- **PASSAGE SHOWN**:
A simple method of checking power output
F. W. Roberts has kindly sent us this data for checking the output of an engine without recourse to a dynamometer. Although quite as accurate results should be obtainable from Tapley meter readings, Mr. Roberts’s method has the topical advantage that the car need not necessarily be driven on the road – so, to our mathematically-inclined readers we have pleasure in presenting his calculations. – Ed.
Most enthusiasts would like to know the power output of their engines and to find out what effects any alterations and modifications have had. Few have access to professional testing machines, but the method given here enables anyone to obtain an approximate idea of his engine’s capabilities. It is not necessary to disturb the car at all; indeed, the method is such that the car is run on the road in the normal way. Observations can therefore often be made while going about one’s usual business, although in these days it is perhaps not in the public interest to try for the maxima speeds.

- **SOURCE DATA**:
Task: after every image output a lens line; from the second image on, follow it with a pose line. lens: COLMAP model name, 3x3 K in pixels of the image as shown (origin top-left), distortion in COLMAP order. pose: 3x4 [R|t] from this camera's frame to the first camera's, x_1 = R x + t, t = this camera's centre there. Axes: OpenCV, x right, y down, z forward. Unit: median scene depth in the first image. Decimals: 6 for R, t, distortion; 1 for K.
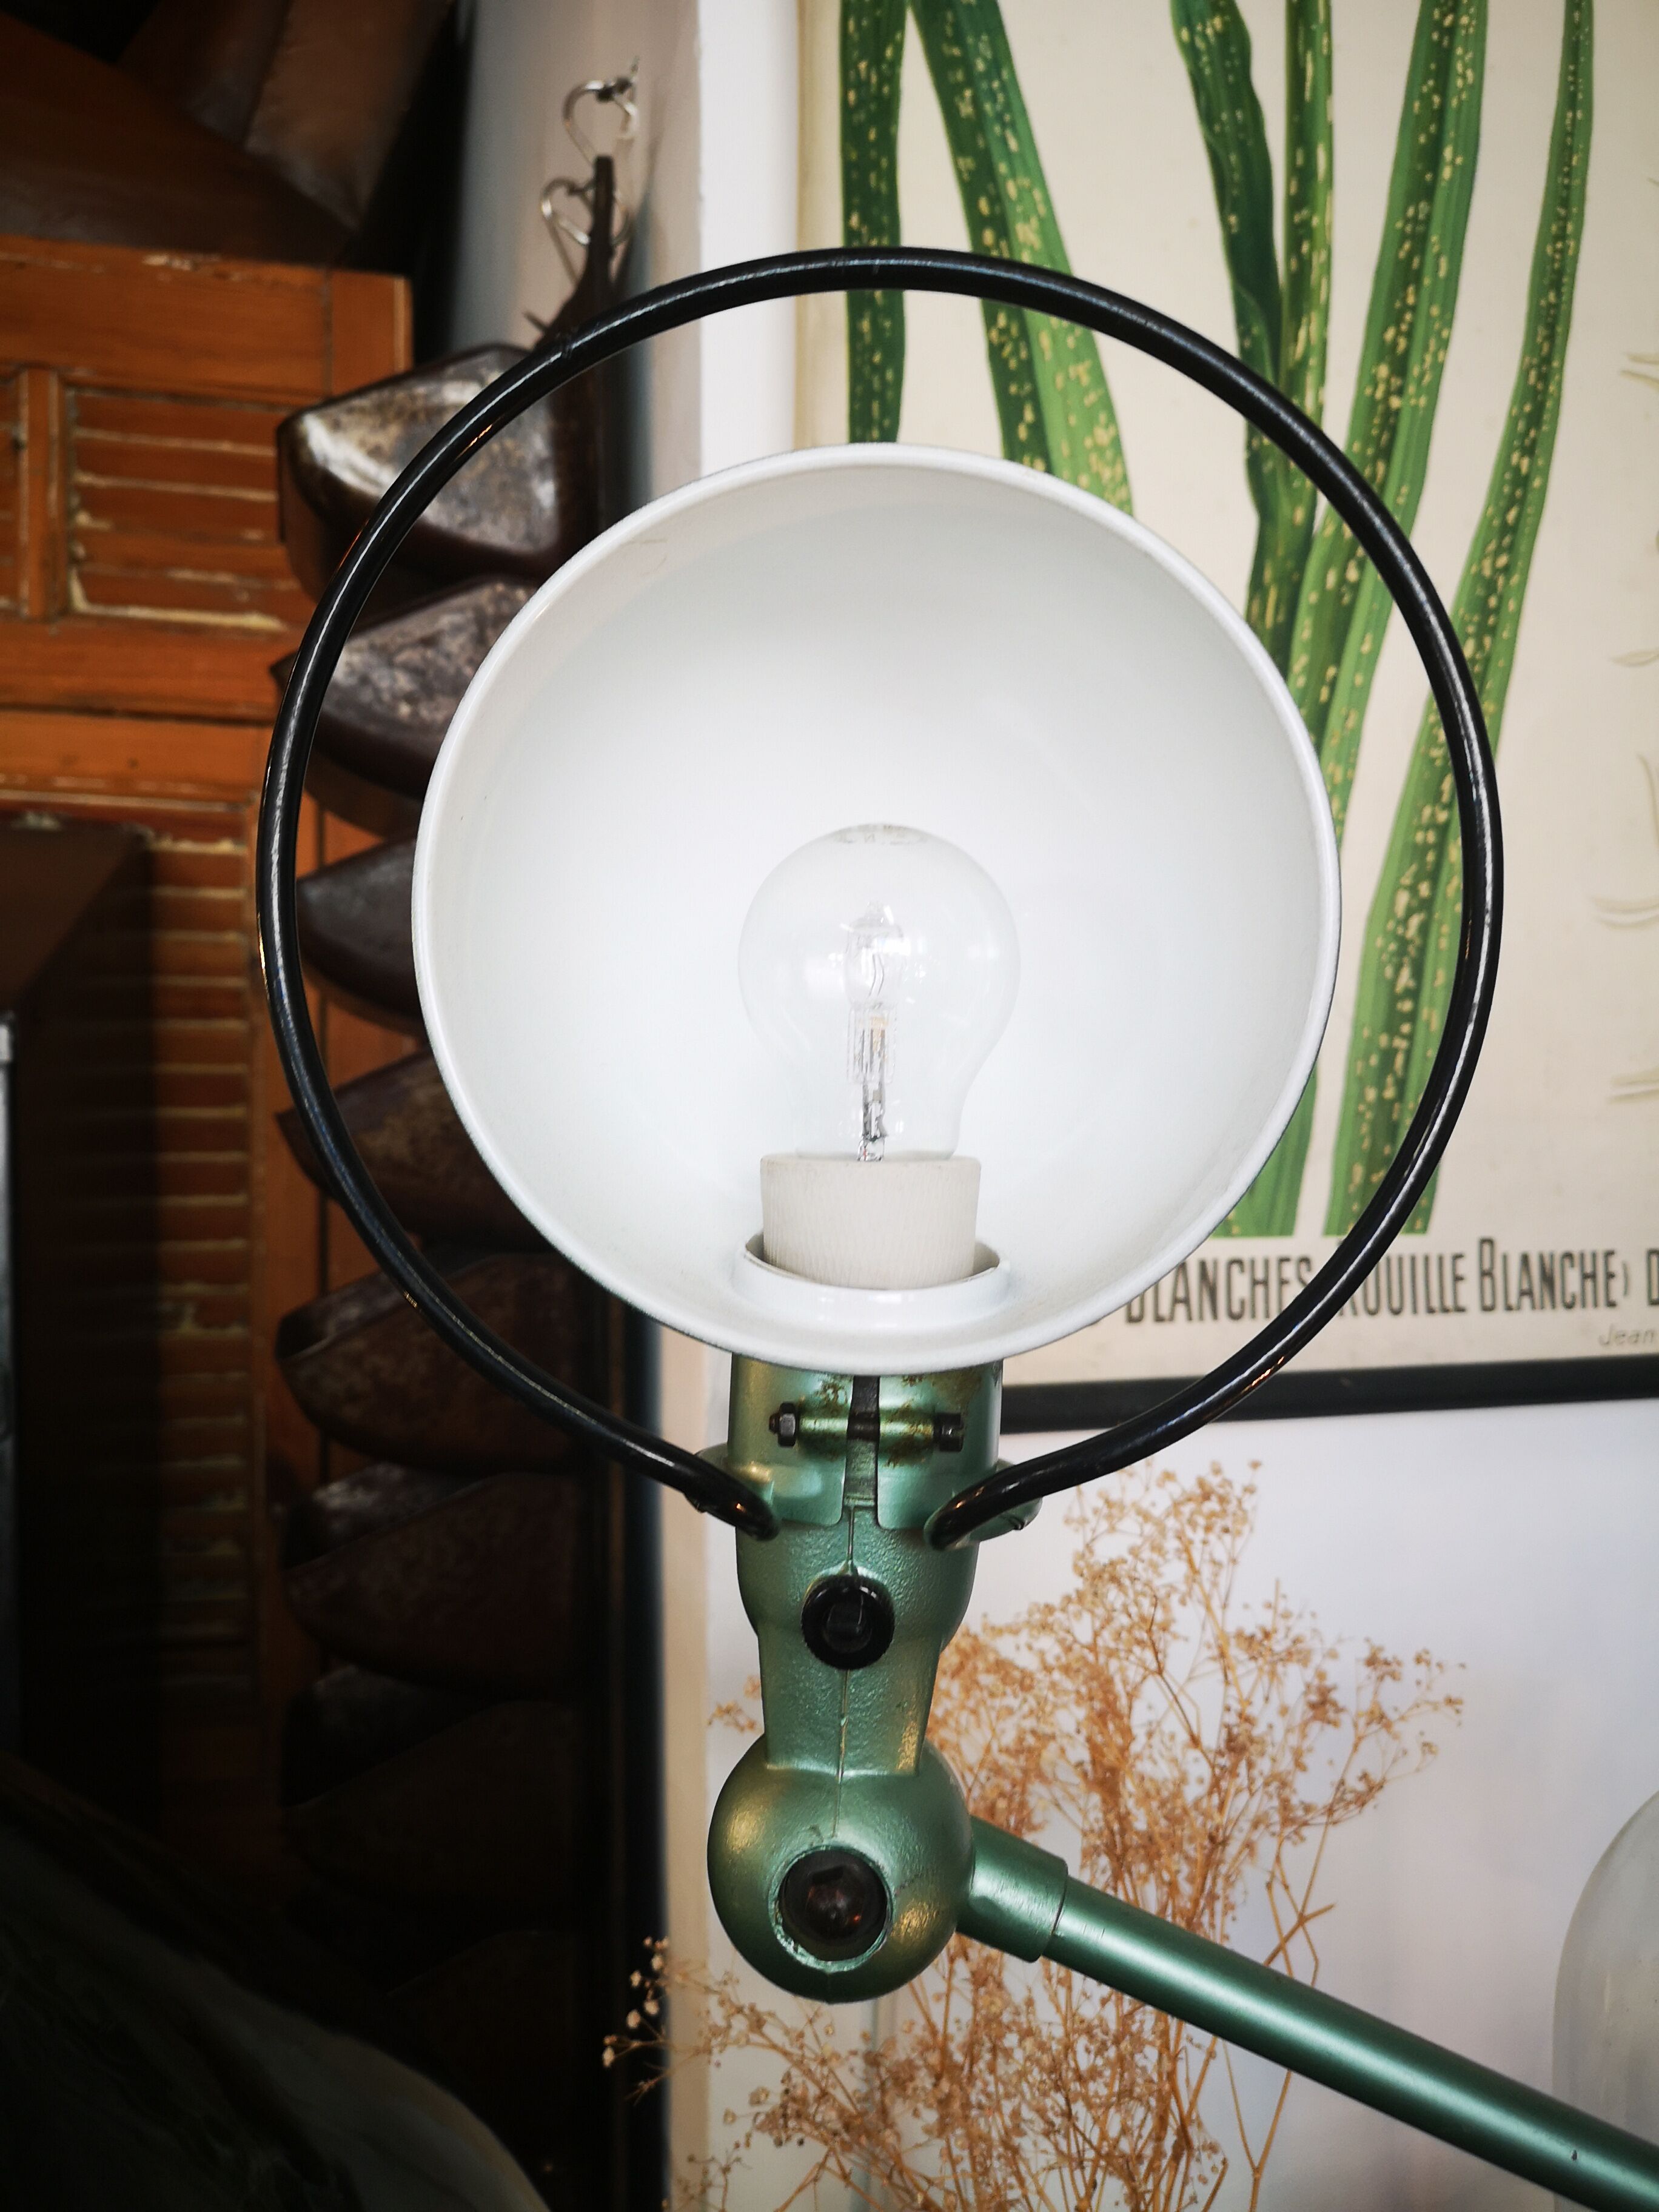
lens RADIAL K [[1745.9, 0, 839.6], [0, 1745.9, 1098.6], [0, 0, 1]] dist [0.040015, -0.058345]
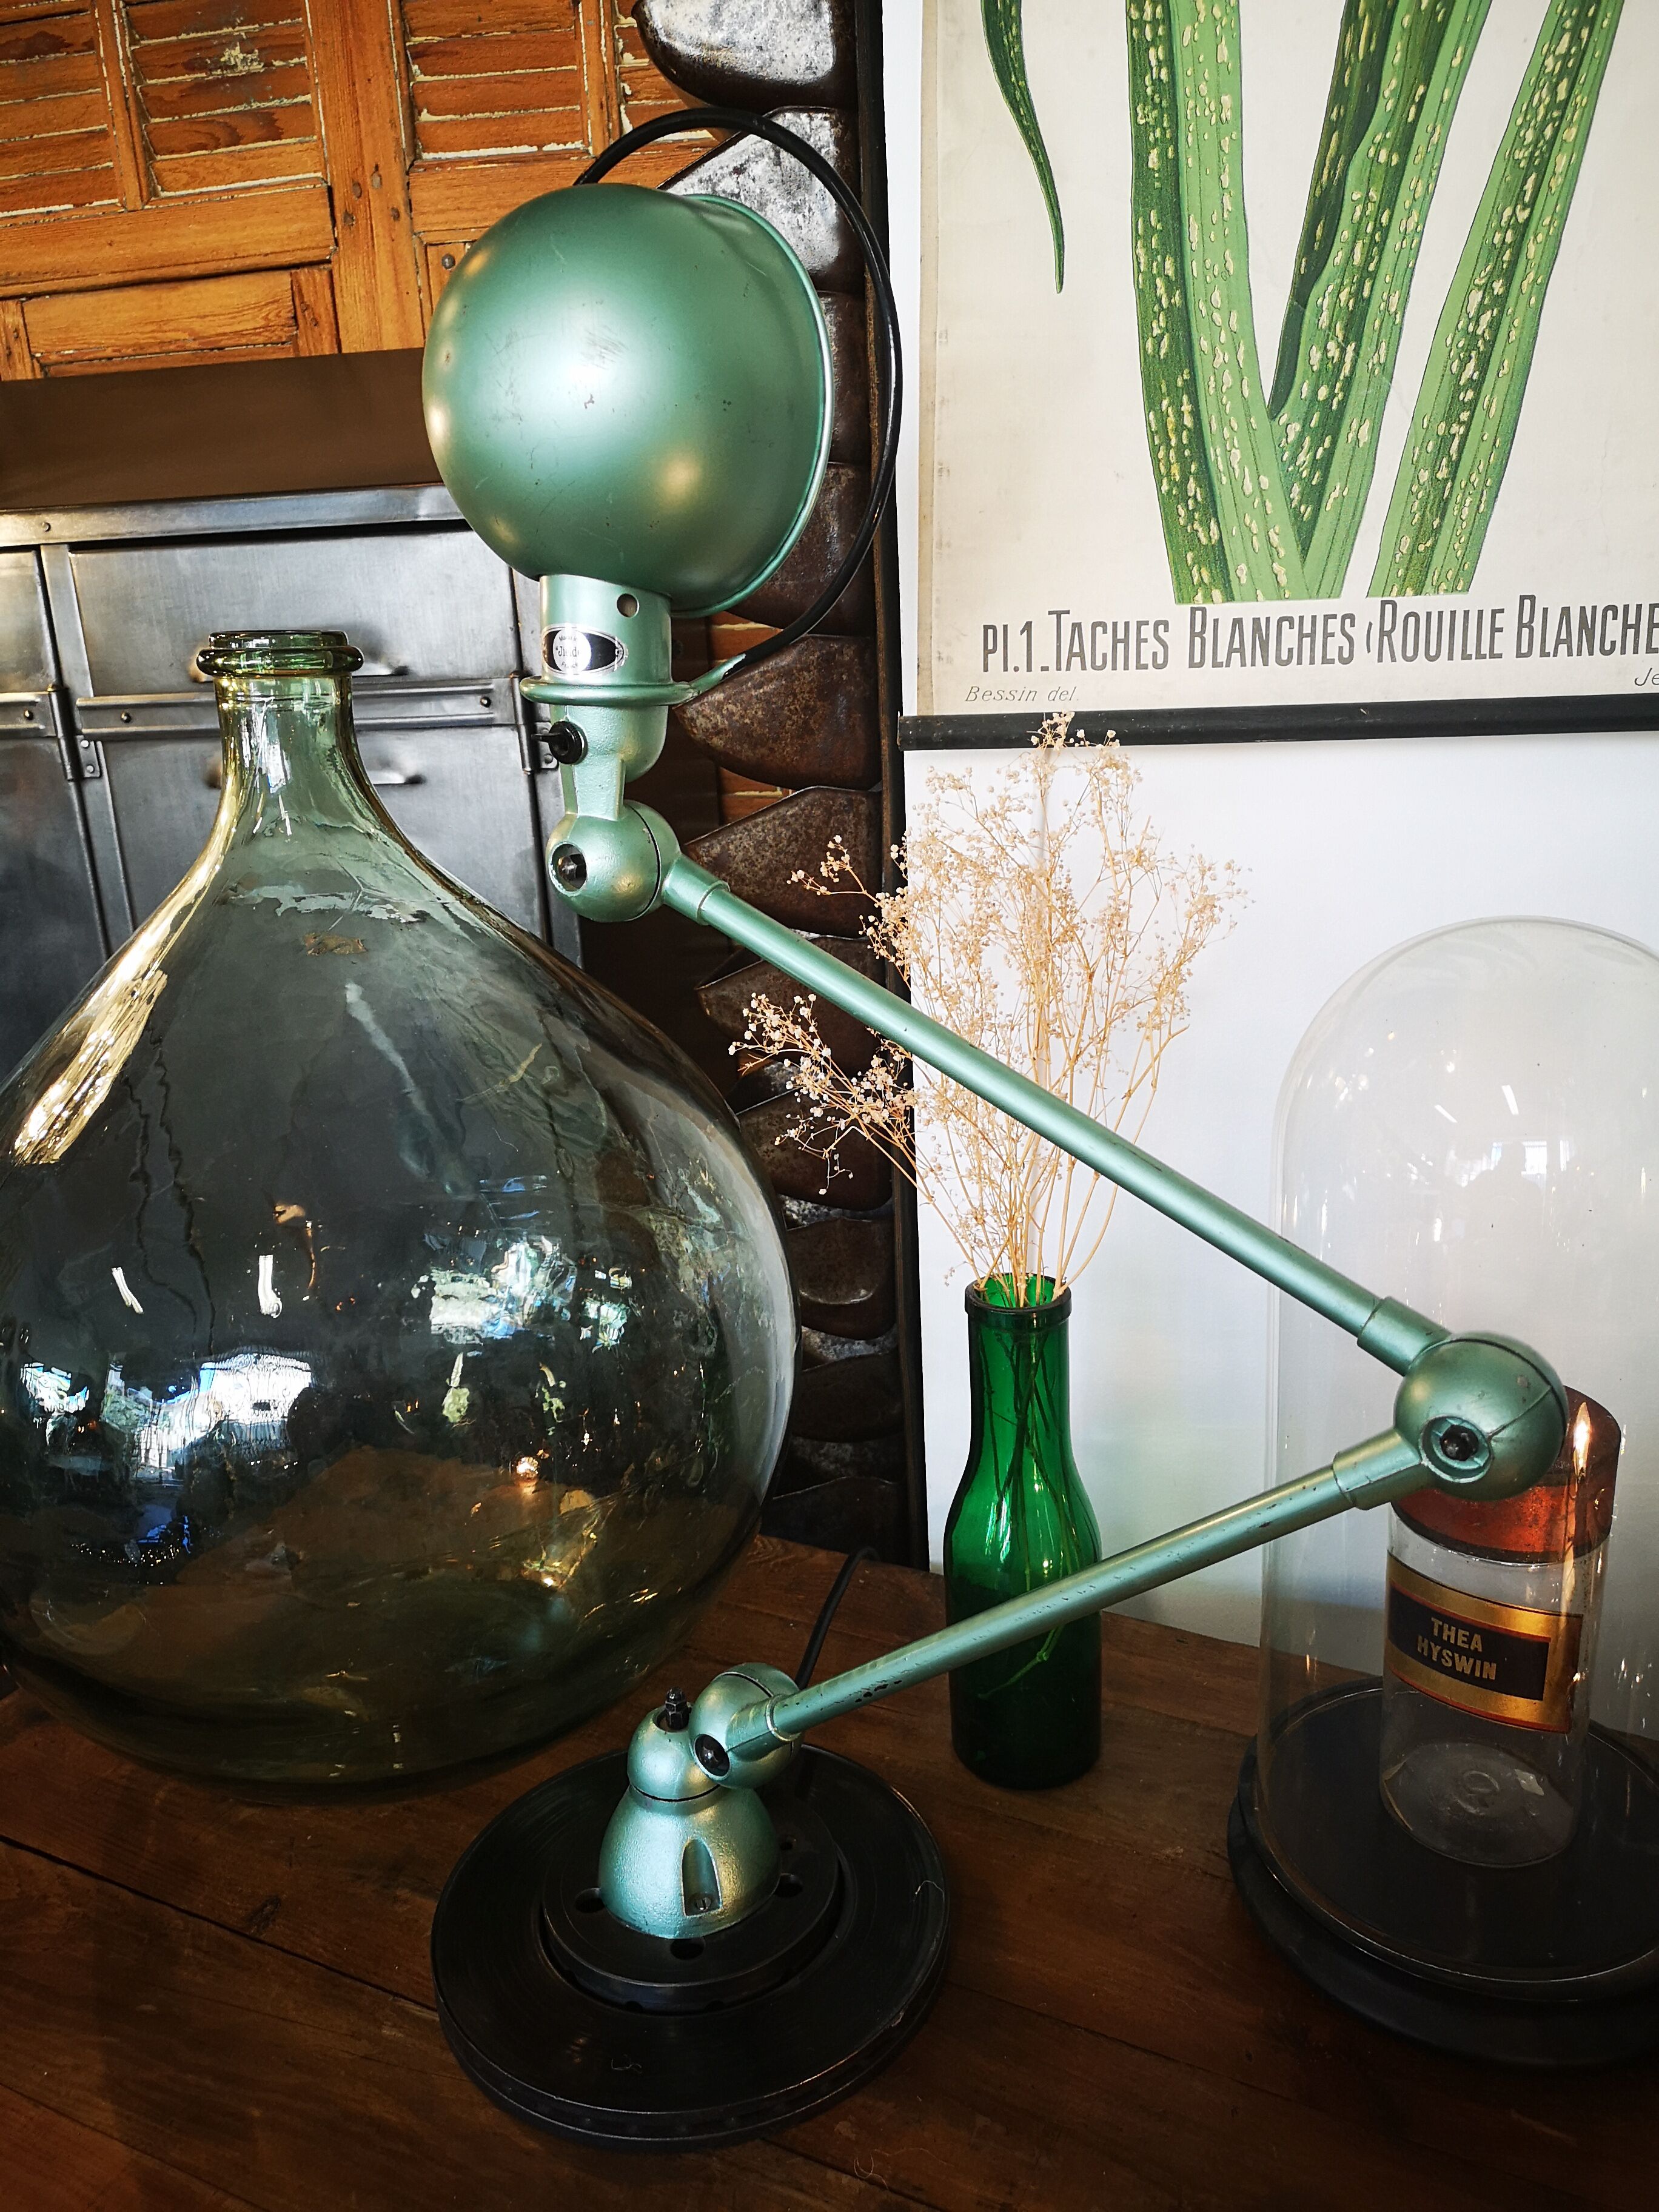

- **TASK TO CARRY OUT**:
Write the next part of the article on checking an engine's power output, starting after its final sentence. The data bear no relation to the article on checking an engine's power output.

- **RESULT FOR THIS EXERCISE**:
It is proposed to divide these notes into two parts. First, a general picture of what apparatus is needed and what figures are to be recorded. Second, how to turn these figures into the b.h.p. output of the engine.
Required are:– (a) Stopwatch; (b) accurate speedometer; (c) known laden weight of car as driven.
If (b) is doubtful, it can be calibrated at various speeds over a measured 1/4 or 1/2 mile using the stopwatch; (c) can be found for sixpence at any public weighbridge; (a) is indispensable. Beyond pencil and paper, and perhaps a passenger of known weight to operate the stopwatch, the only other thing needed is a straight level stretch of road, and the absence of any appreciable wind.
The method of testing is to time the maximum acceleration possible over a number of short ranges of speed in top gear on a level piece of road. The time to decelerate freely without touching the brakes over the same piece of road in the same direction over the same speed range is also measured. If this coasting is carried out with top gear in, the i.h.p. of the engine – i.e., the power developed in the cylinders – will be measured. If the car coasts in neutral, the b.h.p. at the clutch will be found. The difference is due to considerable piston friction and the power consumed by various auxiliaries and the valve gear.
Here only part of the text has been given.